A scheme for safely handling a mixture of good and bad predictors

Paul has written about an open problem: can we use active learning to get a good predictor, if all we have is a mixture of a good predictor and some possibly bad predictors? I’d like to propose a refinement to the scheme.

A simplified version of Paul’s problem is the following. Suppose we have n predictors. These predictors might, for example, predict how a human would answer a given question. One is known to be good; the rest may be arbitrarily evil. We don’t know which predictor is good. How do we use this set of predictors to imitate a human almost as well as the good predictor?

Paul proposes using active learning to identify questions on which these predictors disagree, then asking them to the human. This allows the system to eliminate some predictors from consideration when they make bad predictions. However, if any of the predictors is evil, then it might intentionally disagree with the good predictor on a “weird” question, which causes bad results when it is asked to the human. This seems like a serious problem, since due to simulation warfare, it does not seem unlikely for one of the predictors to actually be evil.
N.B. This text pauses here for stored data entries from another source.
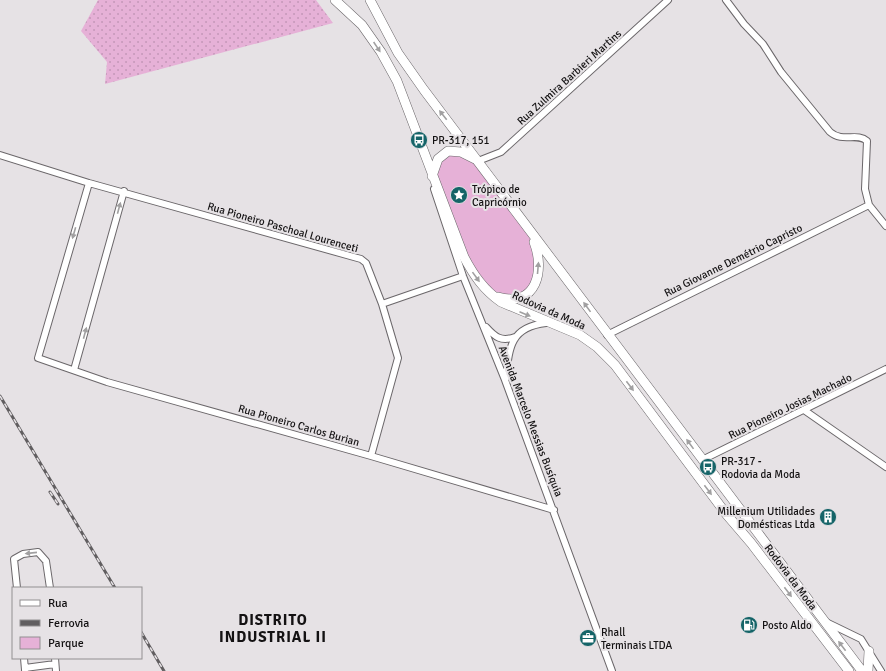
<svg xmlns="http://www.w3.org/2000/svg" width="886" height="671" font-family="Signika,sans-serif">
<defs>
<pattern id="grass-dots" width="8" height="8" patternUnits="userSpaceOnUse"><rect width="8" height="8" fill="#e6b1d7"/><path d="M2 2h.1M6 6h.1" fill="none" stroke="#c497b8" stroke-width="1.8" stroke-linecap="round"/></pattern>
</defs>
<rect width="100%" height="100%" fill="#e6e2e5"/>
<path fill="url(#grass-dots)" d="M98 0H316L333 23 105 84 107 62 81 31Z"/>
<path fill="#e6b1d7" d="M443 154 468 156 530 232 539 256 528 294 491 295 474 277 434 166Z"/>
<g fill="none" stroke-linecap="round" stroke-linejoin="round">
<g stroke="#6b676a" stroke-width="8">
<path id="minor" d="M726 0 744 24 763 44 781 72 830 132C843 143 857 132 867 141L865 189 869 205 886 226
M0 155 89 183 361 259 366 263 382 304 398 358 371 456
M478 161 501 152 668 0
M89 183 38 358 107 382 371 456 554 510
M434 189 463 276 505 380 612 671
M382 304 463 276
M486 327C495 337 501 342 515 337
M607 335 869 205
M74 370 124 191
M506 378C509 348 510 327 546 323
M804 410 886 467
M702 460 886 369
M17 588 14 559 23 554 38 552 46 561 50 588
M826 622 861 639 881 671
M24 658 25 670
M55 658 56 671
M25 668 55 664"/>
</g>
<g stroke="#6b676a" stroke-width="10">
<path id="highway" d="M335 0 362 25 381 52 397 81 464 257C474 276 484 290 501 302L580 335 597 347 615 365 727 515 751 543 849 671
M370 0 398 53 424 90 862 671
M432 176 438 159 448 151 461 152 475 159
M498 297C537 308 545 270 534 242
M868 671 869 651"/>
</g>
<use href="#minor" stroke="#fff" stroke-width="6"/>
<use href="#highway" stroke="#fff" stroke-width="9"/>
<g stroke="#615e60" stroke-width="3">
<path id="rail" d="M0 396 115 588
M50 492 58 504
M141 632 164 671"/>
</g>
<use href="#rail" stroke="#e6e2e5" stroke-width="1.5" stroke-dasharray="4.5" stroke-linecap="butt"/>
</g>
<defs><path id="oneway-solid" d="M-6-.8H1V-3.2L6.5 0L1 3.2V.8H-6Z"/></defs>
<g fill="#a1a0a1">
<use href="#oneway-solid" transform="translate(377 47) rotate(56)"/>
<use href="#oneway-solid" transform="translate(443 115) rotate(-128)"/>
<use href="#oneway-solid" transform="translate(119 208) rotate(-75)"/>
<use href="#oneway-solid" transform="translate(74 233) rotate(106)"/>
<use href="#oneway-solid" transform="translate(538 268) rotate(-85)"/>
<use href="#oneway-solid" transform="translate(476 277) rotate(54)"/>
<use href="#oneway-solid" transform="translate(587 307) rotate(-126)"/>
<use href="#oneway-solid" transform="translate(525 314) rotate(23)"/>
<use href="#oneway-solid" transform="translate(85 333) rotate(-75)"/>
<use href="#oneway-solid" transform="translate(630 386) rotate(53)"/>
<use href="#oneway-solid" transform="translate(690 444) rotate(-126)"/>
<use href="#oneway-solid" transform="translate(708 490) rotate(53)"/>
<use href="#oneway-solid" transform="translate(31 553) rotate(174)"/>
<use href="#oneway-solid" transform="translate(788 592) rotate(53)"/>
<use href="#oneway-solid" transform="translate(842 646) rotate(-127)"/>
</g>
<defs>
<g id="bus-disc" transform="scale(0.9)"><circle r="9.5" fill="#156468" stroke="#e6e2e5"/><path d="M-5-6H5V4H4V6H2V4H-2V6H-4V4H-5ZM-3.5-4V0h7V-4ZM-3.5 1.2v1.5H-2V1.2ZM2 1.2v1.5H3.5V1.2Z" fill="#fff"/></g>
<g id="sight-disc" transform="scale(0.9)"><circle r="9.5" fill="#156468" stroke="#e6e2e5"/><path d="M0-6L1.8-2.2L6-1.7L2.9 1.2L3.7 5.4L0 3.3L-3.7 5.4L-2.9 1.2L-6-1.7L-1.8-2.2Z" fill="#fff"/></g>
<g id="building-disc" transform="scale(0.9)"><circle r="9.5" fill="#156468" stroke="#e6e2e5"/><path d="M-4-6H4V6H1V3H-1V6H-4ZM-2.5-4.3h1.7v1.8h-1.7ZM.8-4.3h1.7v1.8H.8ZM-2.5-1h1.7V.8h-1.7ZM.8-1h1.7V.8H.8Z" fill="#fff"/></g>
<g id="fuel-disc" transform="scale(0.9)"><circle r="9.5" fill="#156468" stroke="#e6e2e5"/><path d="M-5.5-6h7V0h2V4h1.3V-2.5L3-4.5l.8-.8L6-3V5H2.5V1h-1V6h-7ZM-4.2-4.7v3.2H.2V-4.7Z" fill="#fff"/></g>
<g id="office-disc" transform="scale(0.9)"><circle r="9.5" fill="#156468" stroke="#e6e2e5"/><path d="M-6-3h4V-5.5h4V-3h4V5H-6ZM-1-4.5V-3h2v-1.5ZM-6 0V1H6V0Z" fill="#fff"/></g>
</defs>
<g fill-rule="evenodd">
<use href="#bus-disc" x="419" y="140"/>
<use href="#sight-disc" x="459" y="195"/>
<use href="#bus-disc" x="708" y="467"/>
<use href="#building-disc" x="828" y="517"/>
<use href="#fuel-disc" x="749" y="625"/>
<use href="#office-disc" x="588" y="638"/>
</g>
<g text-anchor="middle" stroke-width="4" stroke-linejoin="round" paint-order="stroke">
<g font-size="11" fill="#141213" stroke="#e6e2e5">
<text transform="translate(569 77) rotate(-42)" y="4">Rua Zulmira Barbieri Martins</text>
<text transform="translate(283 227) rotate(16)" y="4">Rua Pioneiro Paschoal Lourenceti</text>
<text transform="translate(733 260) rotate(-26)" y="4">Rua Giovanne Demétrio Capristo</text>
<text transform="translate(549 310) rotate(24)" y="4">Rodovia da Moda</text>
<text transform="translate(790 406) rotate(-26)" y="4">Rua Pioneiro Josias Machado</text>
<text transform="translate(531 421) rotate(69)" y="4">Avenida Marcelo Messias Busíquia</text>
<text transform="translate(299 425) rotate(16)" y="4">Rua Pioneiro Carlos Burian</text>
<text transform="translate(791 577) rotate(53)" y="4">Rodovia da Moda</text>
</g>
<g font-size="11" fill="#141213" stroke="#e6e2e5" text-anchor="start">
<text x="432" y="144">PR-317, 151</text>
<text x="472" y="193">Trópico de<tspan x="472" dy="13">Capricórnio</tspan></text>
<text x="721" y="465">PR-317 -<tspan x="721" dy="13">Rodovia da Moda</tspan></text>
<text x="815" y="515" text-anchor="end">Millenium Utilidades<tspan x="815" dy="13">Domésticas Ltda</tspan></text>
<text x="762" y="629">Posto Aldo</text>
<text x="601" y="636">Rhall<tspan x="601" dy="13">Terminais LTDA</tspan></text>
</g>
<g font-size="15" font-weight="bold" letter-spacing="1" fill="#141213" stroke="#e6e2e5">
<text x="273" y="625">DISTRITO<tspan x="273" dy="17">INDUSTRIAL II</tspan></text>
</g>
</g>
<rect x="12" y="587" width="130" height="72" fill="#e6e2e5" stroke="#928f91"/>
<rect x="20" y="600" width="20" height="6" fill="#ffffff" stroke="#928f91"/>
<text x="48" y="607" font-size="12" fill="#141213">Rua</text>
<rect x="20" y="620" width="20" height="6" fill="#615e60" stroke="#928f91"/>
<text x="48" y="627" font-size="12" fill="#141213">Ferrovia</text>
<rect x="20" y="637" width="20" height="12" fill="#e6b1d7" stroke="#928f91"/>
<text x="48" y="647" font-size="12" fill="#141213">Parque</text>
</svg>
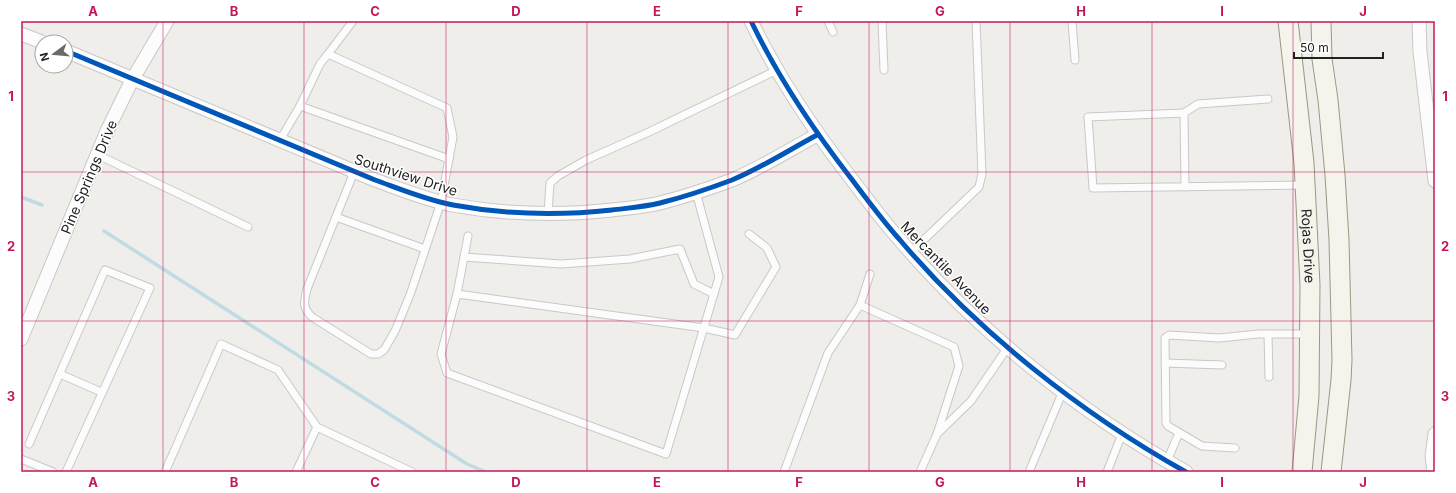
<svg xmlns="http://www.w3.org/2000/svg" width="1456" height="493" font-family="Inter,sans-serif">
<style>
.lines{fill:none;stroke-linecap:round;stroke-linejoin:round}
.stream{stroke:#bfdbe3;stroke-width:3.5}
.lane-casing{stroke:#c9c8c7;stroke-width:9}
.street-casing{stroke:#c9c8c7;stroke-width:15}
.secondary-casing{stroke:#999a82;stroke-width:21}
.lane{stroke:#fdfcfc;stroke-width:7}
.street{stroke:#fdfcfc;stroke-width:13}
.secondary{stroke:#f4f4ed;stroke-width:19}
.cycleway-casing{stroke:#fff;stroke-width:8}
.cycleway{stroke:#0057b8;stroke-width:5}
.grid{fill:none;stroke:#c2185b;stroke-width:1;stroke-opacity:0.55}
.labels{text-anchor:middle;stroke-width:3;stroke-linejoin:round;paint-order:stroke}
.street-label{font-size:14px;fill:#222;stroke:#fff}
.neatline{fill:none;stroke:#c2185b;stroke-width:1.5}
.grid-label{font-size:13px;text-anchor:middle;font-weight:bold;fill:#c2185b}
</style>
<rect width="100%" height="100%" fill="#f0eeeb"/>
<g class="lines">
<!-- stream -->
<g class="stream">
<polyline points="21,197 42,205"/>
<polyline points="104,231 467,464 486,472"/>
</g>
<defs>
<g id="lane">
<polyline points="828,21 833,32"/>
<polyline points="882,21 884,70"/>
<polyline points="1072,21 1075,60"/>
<polyline points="328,54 353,21"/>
<polyline points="300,106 449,159"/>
<polyline points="1184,113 1198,104 1268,99"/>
<path d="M 280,140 L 300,106 L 320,64 L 328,54 L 447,108 L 453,137 L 441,202 L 410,295 L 395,331 L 384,350 L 378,354 L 371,354 L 312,317 C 302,307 304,302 307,289 L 354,172"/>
<polyline points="98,155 248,227"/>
<polyline points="1185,187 1184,113 1088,117 1093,188 1305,185"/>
<polyline points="696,192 719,277 666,454 447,373 441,354 457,294 704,328 735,335 776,267 767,248 749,234"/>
<polyline points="548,214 550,183 558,176 586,160 649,132 777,70"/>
<polyline points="336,217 425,249"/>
<polyline points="911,252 979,187 982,174 976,21"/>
<polyline points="464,257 561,264 630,259 680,249 694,284 714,294"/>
<polyline points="457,294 468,236"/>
<polyline points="860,305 870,274"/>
<polyline points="1165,363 1222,365"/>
<polyline points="60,374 101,392"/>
<polyline points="1269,377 1268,334 1308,334"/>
<polyline points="29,444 105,270 150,288 66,472"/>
<polyline points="1235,448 1202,446 1168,426 1166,423 1165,338 1169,335 1219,338 1258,334 1268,334"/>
<polyline points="21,459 53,472"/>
<polyline points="1167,461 1179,433"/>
<polyline points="165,472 221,344 278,370 317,427"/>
<polyline points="296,472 317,427 412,472"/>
<polyline points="784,472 828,353 860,305 954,347 959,366 937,434"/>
<polyline points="920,472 937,434 971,401 1008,347"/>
<polyline points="1029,472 1063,391"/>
<polyline points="1107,472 1122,434"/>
</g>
<g id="street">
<path d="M 751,21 C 778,77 812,128 850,177 C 866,198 882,220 900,240 C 977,331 1082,414 1186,472"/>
<polyline points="1419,21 1420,52 1435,181"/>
<polyline points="21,34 42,42"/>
<path d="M 66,51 L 375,180 C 400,189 426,200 453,205 C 507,215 557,216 612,210 C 628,208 644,207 660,203 C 684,197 708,189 732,180 C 761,168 789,150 817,135"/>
<polyline points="21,339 107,131 132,80 167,21"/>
<polyline points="1434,472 1432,456 1435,434"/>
</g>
<g id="secondary">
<path id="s1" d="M 1288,21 L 1304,163 L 1310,285 L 1309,396 L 1302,472"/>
<polyline points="1321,21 1322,59 1328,100 1335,175 1339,240 1342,360 1341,380 1331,472"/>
</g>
</defs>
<!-- lane casing -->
<use href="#lane" class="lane-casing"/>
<!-- street casing -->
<use href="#street" class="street-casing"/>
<!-- secondary casing -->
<use href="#secondary" class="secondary-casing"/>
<!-- lane -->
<use href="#lane" class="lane"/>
<!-- street -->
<use href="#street" class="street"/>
<!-- secondary -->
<use href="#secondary" class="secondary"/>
<defs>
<g id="cycleway">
<path d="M 751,21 C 778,77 812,128 850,177 C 866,198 882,220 900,240 C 977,331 1082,414 1186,472"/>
<path d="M 66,51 L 375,180 C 400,189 426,200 453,205 C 507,215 557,216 612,210 C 628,208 644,207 660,203 C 684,197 708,189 732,180 C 761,168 789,150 817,135"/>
</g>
</defs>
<!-- cycleway casing -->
<use href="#cycleway" class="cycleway-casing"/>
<!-- cycleway -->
<use href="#cycleway" class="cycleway"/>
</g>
<!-- grid -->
<path class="grid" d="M 163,21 L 163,472M 304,21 L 304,472M 446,21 L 446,472M 587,21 L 587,472M 728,21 L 728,472M 869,21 L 869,472M 1010,21 L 1010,472M 1152,21 L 1152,472M 1293,21 L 1293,472M 21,172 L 1435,172M 21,321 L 1435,321"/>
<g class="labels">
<!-- street labels -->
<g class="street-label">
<text transform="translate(406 175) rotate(18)" y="5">Southview Drive</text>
<text transform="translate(89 177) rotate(-67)" y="5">Pine Springs Drive</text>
<text dy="5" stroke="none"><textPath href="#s1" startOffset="226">Rojas Drive</textPath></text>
<text transform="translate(946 268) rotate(46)" y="5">Mercantile Avenue</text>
</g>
</g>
<!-- border -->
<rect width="1456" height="493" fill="none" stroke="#ffffff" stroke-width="44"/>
<!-- north arrow -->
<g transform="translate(54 54) rotate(254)"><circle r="19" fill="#ffffff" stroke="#a7a7a7"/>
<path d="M0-3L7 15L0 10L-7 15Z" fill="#6a6968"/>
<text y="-6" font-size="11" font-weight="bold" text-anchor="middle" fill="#222222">N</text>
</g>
<!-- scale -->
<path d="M1294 52v6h89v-6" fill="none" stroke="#222222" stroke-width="2"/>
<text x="1300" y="52" font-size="12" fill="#222222" stroke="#ffffff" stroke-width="3" paint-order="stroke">50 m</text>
<rect x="22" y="22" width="1412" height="449" class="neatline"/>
<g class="grid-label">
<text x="93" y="16">A</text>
<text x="234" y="16">B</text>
<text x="375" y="16">C</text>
<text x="516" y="16">D</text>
<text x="657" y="16">E</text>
<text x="799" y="16">F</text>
<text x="940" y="16">G</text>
<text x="1081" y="16">H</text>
<text x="1222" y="16">I</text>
<text x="1363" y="16">J</text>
<text x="11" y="101">1</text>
<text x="1445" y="101">1</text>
<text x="11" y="251">2</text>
<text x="1445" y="251">2</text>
<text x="11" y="401">3</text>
<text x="1445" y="401">3</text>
<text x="93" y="487">A</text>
<text x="234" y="487">B</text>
<text x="375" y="487">C</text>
<text x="516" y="487">D</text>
<text x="657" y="487">E</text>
<text x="799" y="487">F</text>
<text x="940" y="487">G</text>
<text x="1081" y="487">H</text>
<text x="1222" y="487">I</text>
<text x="1363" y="487">J</text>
</g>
</svg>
I propose the following refinement. The system should consider a stream of questions coming in and answer each one before seeing the next. It should examine each question and see if the predictors that have scored well in the past disagree significantly on their predictions of the answer to this question. If so, then it should ask the question to the human, output the human’s answer, and give each predictor a score based on how good its prediction of the human’s answer was. If not, then it can go ahead and output the consensus prediction. Ideally, we could prove that this algorithm will not ask the human very many questions (preferably, not much more than linear in $n$ ). This setting is similar to the setting of online selective sampling, especially the KWIK (“knows what it knows”) variant.

A single predictor cannot cause the system to ask the human an arbitrary question. It can bide its time and wait for a particular question to come up naturally, but this does not give it much power: a question that would come up naturally is unlikely to be bad to ask to the human, if the rest of the system is set up correctly.

One problem is that the predictors might disagree at an inopportune time, when we would really prefer for the system not to have to “pause” to ask the human a question. Paul discusses this problem as a general failure mode for counterfactual oversight. I think there’s a partial solution: try to predict what questions will come up in the future, finding one that the predictors disagree on. This search should not be too powerful: in particular, it should avoid looking at the internals of the predictors, and it should avoid searching through a huge number of possibilities. If the search for the controversial question is not powerful, then the question will have low mutual information with the predictors’ internals, preventing the predictors from exposing the human to highly optimized questions. KWIK-style algorithms generally continue to work in this setting.

I’m currently working on an algorithm that can handle this application better than other selective sampling algorithms can; see Paul’s post for more details on what makes this application special. I previously made the mistake of attacking this problem without doing enough of a literature search to find the selective sampling literature. I think I will have a better chance of making progress on this problem after reading over this literature more.